Buna niye karşı çıkıyorsunuz? Neyi bekliyorsunuz? “İktidar partisini yargı kapatsın. Olmazsa ordu darbe yapsın. Meydan size kalsın, öyle mi? Daha evvel kapanan partilerden meydan size kaldı mı ki ağalar beyler, şimdi kalsın? Böyle gelinmez iktidara. Hizmetle gelinir, iş yaparak gelinir. Gurur kibir ile gönüller kazanılmaz, aksine tevazu, mahviyet, alçakgönüllülük, samimiyet ve hizmetle kazanılır. İkna ederek ve insan kazanarak gelinir iktidara.

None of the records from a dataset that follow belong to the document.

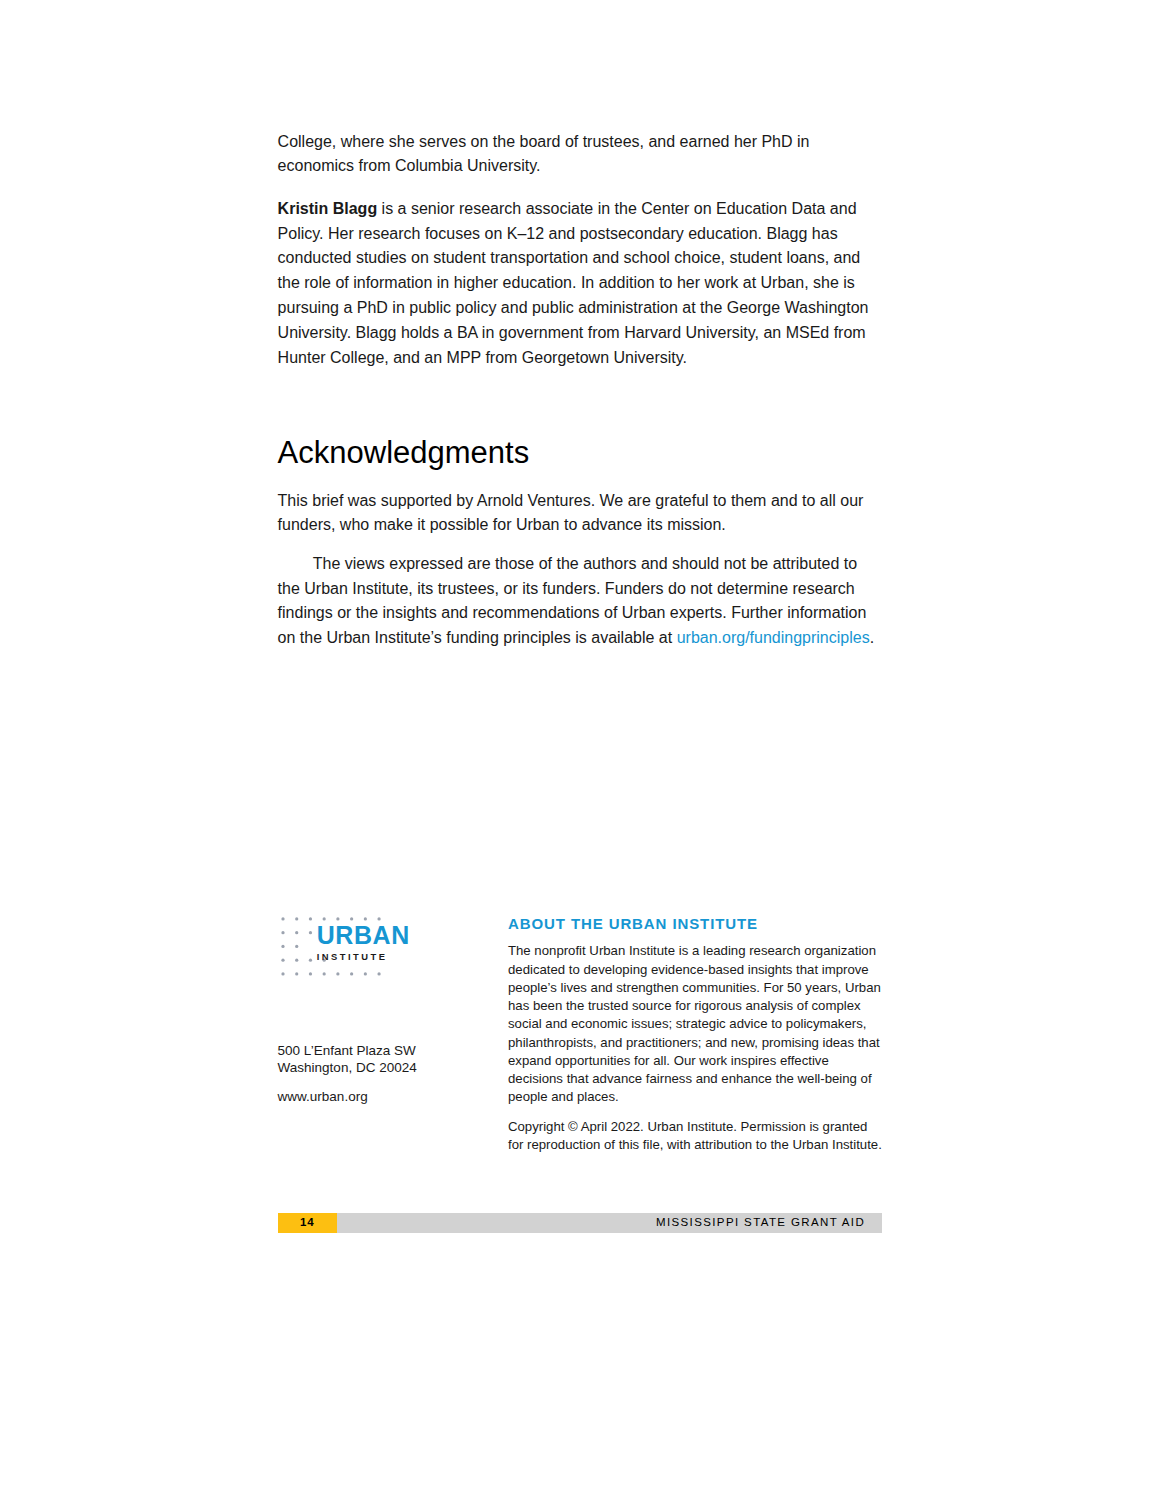College, where she serves on the board of trustees, and earned her PhD in economics from Columbia University.
Kristin Blagg is a senior research associate in the Center on Education Data and Policy. Her research focuses on K–12 and postsecondary education. Blagg has conducted studies on student transportation and school choice, student loans, and the role of information in higher education. In addition to her work at Urban, she is pursuing a PhD in public policy and public administration at the George Washington University. Blagg holds a BA in government from Harvard University, an MSEd from Hunter College, and an MPP from Georgetown University.
Acknowledgments
This brief was supported by Arnold Ventures. We are grateful to them and to all our funders, who make it possible for Urban to advance its mission.
The views expressed are those of the authors and should not be attributed to the Urban Institute, its trustees, or its funders. Funders do not determine research findings or the insights and recommendations of Urban experts. Further information on the Urban Institute’s funding principles is available at urban.org/fundingprinciples.
URBAN INSTITUTE
500 L’Enfant Plaza SW
Washington, DC 20024
www.urban.org
About the Urban Institute
The nonprofit Urban Institute is a leading research organization dedicated to developing evidence-based insights that improve people’s lives and strengthen communities. For 50 years, Urban has been the trusted source for rigorous analysis of complex social and economic issues; strategic advice to policymakers, philanthropists, and practitioners; and new, promising ideas that expand opportunities for all. Our work inspires effective decisions that advance fairness and enhance the well-being of people and places.
Copyright © April 2022. Urban Institute. Permission is granted for reproduction of this file, with attribution to the Urban Institute.
14
MISSISSIPPI STATE GRANT AID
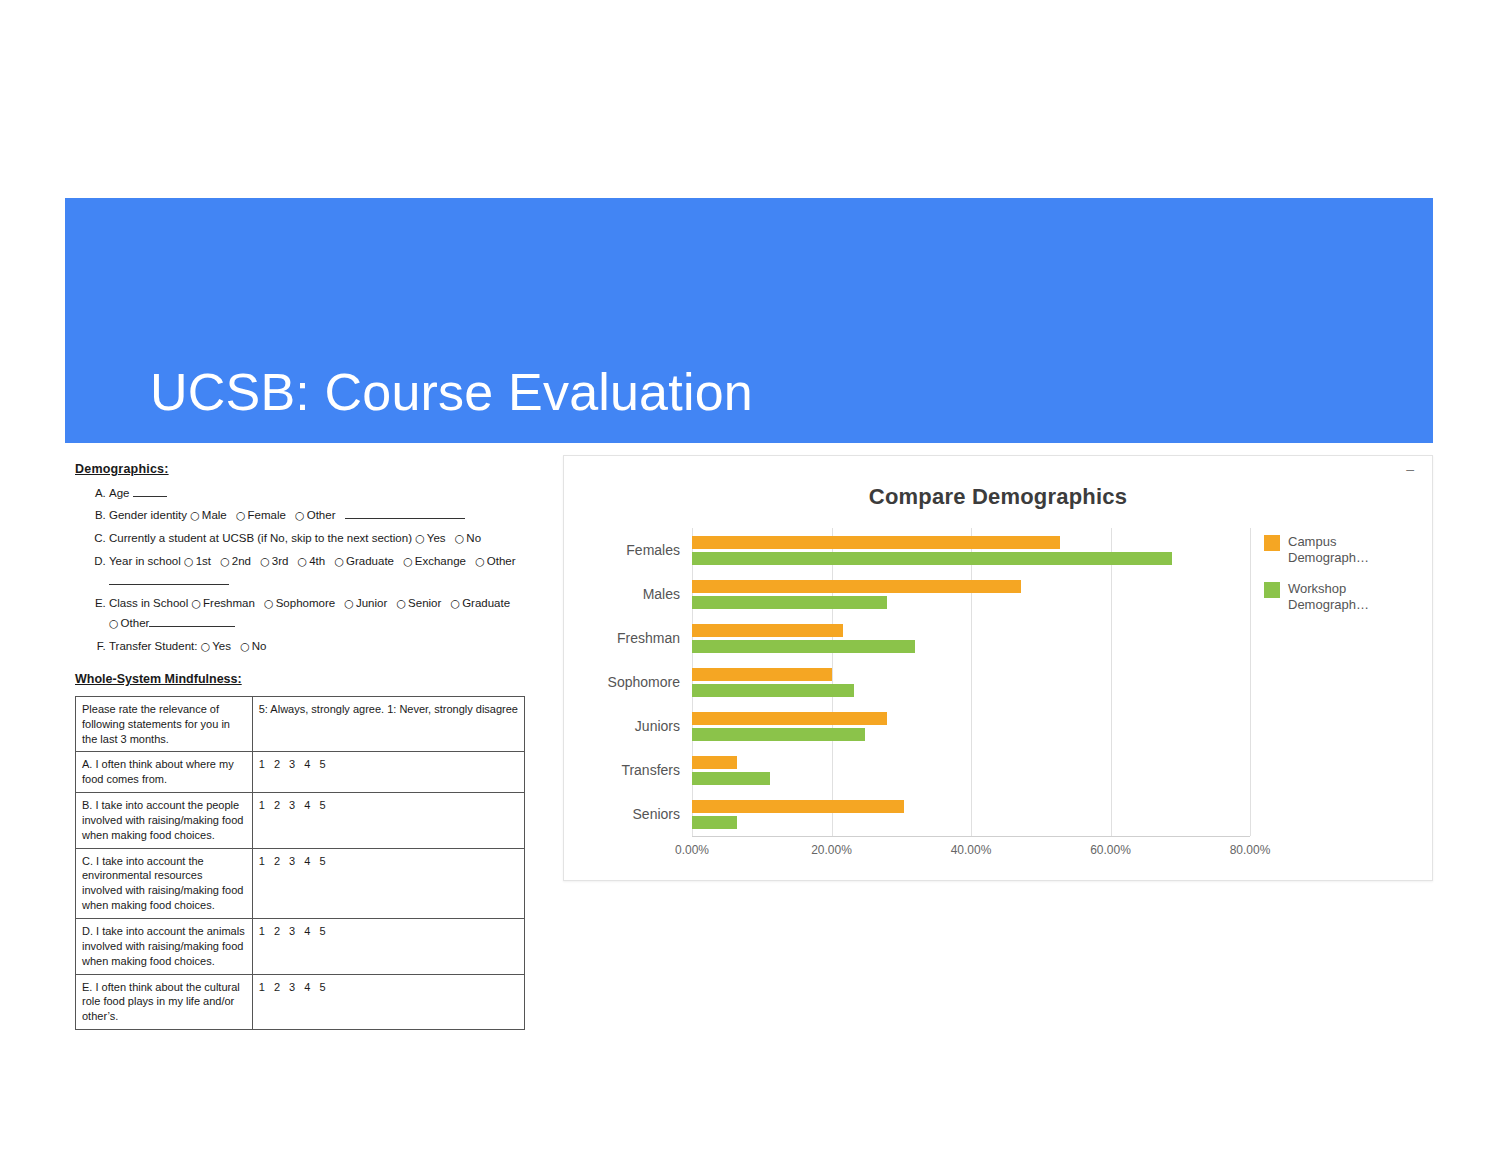UCSB: Course Evaluation
Demographics:
Age
Gender identity ○Male ○Female ○Other
Currently a student at UCSB (if No, skip to the next section) ○Yes ○No
Year in school ○1st ○2nd ○3rd ○4th ○Graduate ○Exchange ○Other
Class in School ○Freshman ○Sophomore ○Junior ○Senior ○Graduate ○Other
Transfer Student: ○Yes ○No
Whole-System Mindfulness:
| Please rate the relevance of following statements for you in the last 3 months. | 5: Always, strongly agree. 1: Never, strongly disagree |
| A. I often think about where my food comes from. | 1 2 3 4 5 |
| B. I take into account the people involved with raising/making food when making food choices. | 1 2 3 4 5 |
| C. I take into account the environmental resources involved with raising/making food when making food choices. | 1 2 3 4 5 |
| D. I take into account the animals involved with raising/making food when making food choices. | 1 2 3 4 5 |
| E. I often think about the cultural role food plays in my life and/or other’s. | 1 2 3 4 5 |
Compare Demographics
Females
Males
Freshman
Sophomore
Juniors
Transfers
Seniors
0.00% 20.00% 40.00% 60.00% 80.00%
Campus
Demograph…
Workshop
Demograph…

Bir ülkede muhalefet iktidardan daha çok çalışmadıkça, iktidarı yenemez. O yüzden çok çalışmalı, alternatif çözümler üretmeli, milleti ikna etmelidir. İktidarı istemiyorsanız yan gelip yatarak milleti ona mahkum etmeyiniz. Yan gelip yatmakla iktidar olunmaz. Halk, muhalefetin mevcut iktidardan daha fazla çalıştığını, plan ve projeler yaptığını görmeli, ona güvenmeli ki taze bir iktidarın heyecan ve sevincini yaşasın. Değilse, kabak tadı verse bile, mecburen iktidarı desteklemeye mahkum olacaktır. Bu hoş bir şey midir? Sanırım tartışmaya açıktır. Bence hayırda yarışmak en güzelidir.